(Keypoint coordinate data)
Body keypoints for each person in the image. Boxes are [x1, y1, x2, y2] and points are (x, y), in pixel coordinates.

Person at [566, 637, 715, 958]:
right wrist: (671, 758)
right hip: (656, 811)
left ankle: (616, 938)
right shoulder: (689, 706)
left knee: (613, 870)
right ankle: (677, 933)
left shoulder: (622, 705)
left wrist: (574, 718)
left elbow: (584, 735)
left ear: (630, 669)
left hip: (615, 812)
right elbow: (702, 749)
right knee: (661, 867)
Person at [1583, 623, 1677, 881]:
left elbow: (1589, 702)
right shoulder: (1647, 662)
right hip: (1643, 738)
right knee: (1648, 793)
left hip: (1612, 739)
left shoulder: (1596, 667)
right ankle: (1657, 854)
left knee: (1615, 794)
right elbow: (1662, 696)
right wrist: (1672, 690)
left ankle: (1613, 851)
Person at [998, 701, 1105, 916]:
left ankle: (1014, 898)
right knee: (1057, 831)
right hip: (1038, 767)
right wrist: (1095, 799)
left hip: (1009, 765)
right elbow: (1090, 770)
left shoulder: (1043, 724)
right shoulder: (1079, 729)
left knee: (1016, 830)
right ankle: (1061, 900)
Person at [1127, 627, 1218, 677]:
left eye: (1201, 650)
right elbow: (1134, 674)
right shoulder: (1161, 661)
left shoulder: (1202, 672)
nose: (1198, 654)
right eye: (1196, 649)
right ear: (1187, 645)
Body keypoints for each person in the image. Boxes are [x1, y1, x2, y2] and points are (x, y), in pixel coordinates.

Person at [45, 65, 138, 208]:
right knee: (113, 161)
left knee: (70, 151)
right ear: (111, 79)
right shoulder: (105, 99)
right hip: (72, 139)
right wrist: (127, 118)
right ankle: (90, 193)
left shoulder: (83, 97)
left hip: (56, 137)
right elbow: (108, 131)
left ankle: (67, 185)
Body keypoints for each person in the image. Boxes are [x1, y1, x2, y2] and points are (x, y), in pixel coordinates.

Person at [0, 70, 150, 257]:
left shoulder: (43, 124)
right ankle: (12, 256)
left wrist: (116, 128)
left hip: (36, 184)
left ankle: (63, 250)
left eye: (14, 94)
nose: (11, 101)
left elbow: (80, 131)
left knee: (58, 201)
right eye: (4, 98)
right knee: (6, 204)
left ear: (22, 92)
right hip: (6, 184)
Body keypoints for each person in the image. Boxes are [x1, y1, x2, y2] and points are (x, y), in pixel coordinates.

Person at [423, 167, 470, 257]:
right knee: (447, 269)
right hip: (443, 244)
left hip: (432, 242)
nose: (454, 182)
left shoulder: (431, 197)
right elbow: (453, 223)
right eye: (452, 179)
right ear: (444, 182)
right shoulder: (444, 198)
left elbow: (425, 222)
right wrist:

EXERCISE AIM →
Every record needs to be reproduced exactly, with none skipped.

EXERCISE OUTPUT →
Body keypoints for each person in the image. Boxes are [x1, y1, x2, y2] and points are (x, y), in pixel coordinates.

Person at [566, 637, 715, 958]:
right wrist: (671, 758)
right hip: (656, 811)
left ankle: (616, 938)
right shoulder: (689, 706)
left knee: (613, 870)
right ankle: (677, 933)
left shoulder: (622, 705)
left wrist: (574, 718)
left elbow: (584, 735)
left ear: (630, 669)
left hip: (615, 812)
right elbow: (702, 749)
right knee: (661, 867)
Person at [1583, 623, 1677, 881]:
left elbow: (1589, 702)
right shoulder: (1647, 662)
right hip: (1643, 738)
right knee: (1648, 793)
left hip: (1612, 739)
left shoulder: (1596, 667)
right ankle: (1657, 854)
left knee: (1615, 794)
right elbow: (1662, 696)
right wrist: (1672, 690)
left ankle: (1613, 851)
Person at [998, 701, 1105, 916]:
left ankle: (1014, 898)
right knee: (1057, 831)
right hip: (1038, 767)
right wrist: (1095, 799)
left hip: (1009, 765)
right elbow: (1090, 770)
left shoulder: (1043, 724)
right shoulder: (1079, 729)
left knee: (1016, 830)
right ankle: (1061, 900)
Person at [1127, 627, 1218, 677]:
left eye: (1201, 650)
right elbow: (1134, 674)
right shoulder: (1161, 661)
left shoulder: (1202, 672)
nose: (1198, 654)
right eye: (1196, 649)
right ear: (1187, 645)
Body keypoints for each person in the image. Boxes are [x1, y1, x2, y2] and points are (x, y), in pixel coordinates.

Person at [45, 65, 138, 208]:
right knee: (113, 161)
left knee: (70, 151)
right ear: (111, 79)
right shoulder: (105, 99)
right hip: (72, 139)
right wrist: (127, 118)
right ankle: (90, 193)
left shoulder: (83, 97)
left hip: (56, 137)
right elbow: (108, 131)
left ankle: (67, 185)
Body keypoints for each person in the image. Boxes are [x1, y1, x2, y2] and points are (x, y), in pixel coordinates.

Person at [0, 70, 150, 257]:
left shoulder: (43, 124)
right ankle: (12, 256)
left wrist: (116, 128)
left hip: (36, 184)
left ankle: (63, 250)
left eye: (14, 94)
nose: (11, 101)
left elbow: (80, 131)
left knee: (58, 201)
right eye: (4, 98)
right knee: (6, 204)
left ear: (22, 92)
right hip: (6, 184)
Body keypoints for each person in the image. Boxes are [x1, y1, x2, y2] and points are (x, y), in pixel coordinates.

Person at [423, 167, 470, 257]:
right knee: (447, 269)
right hip: (443, 244)
left hip: (432, 242)
nose: (454, 182)
left shoulder: (431, 197)
right elbow: (453, 223)
right eye: (452, 179)
right ear: (444, 182)
right shoulder: (444, 198)
left elbow: (425, 222)
right wrist:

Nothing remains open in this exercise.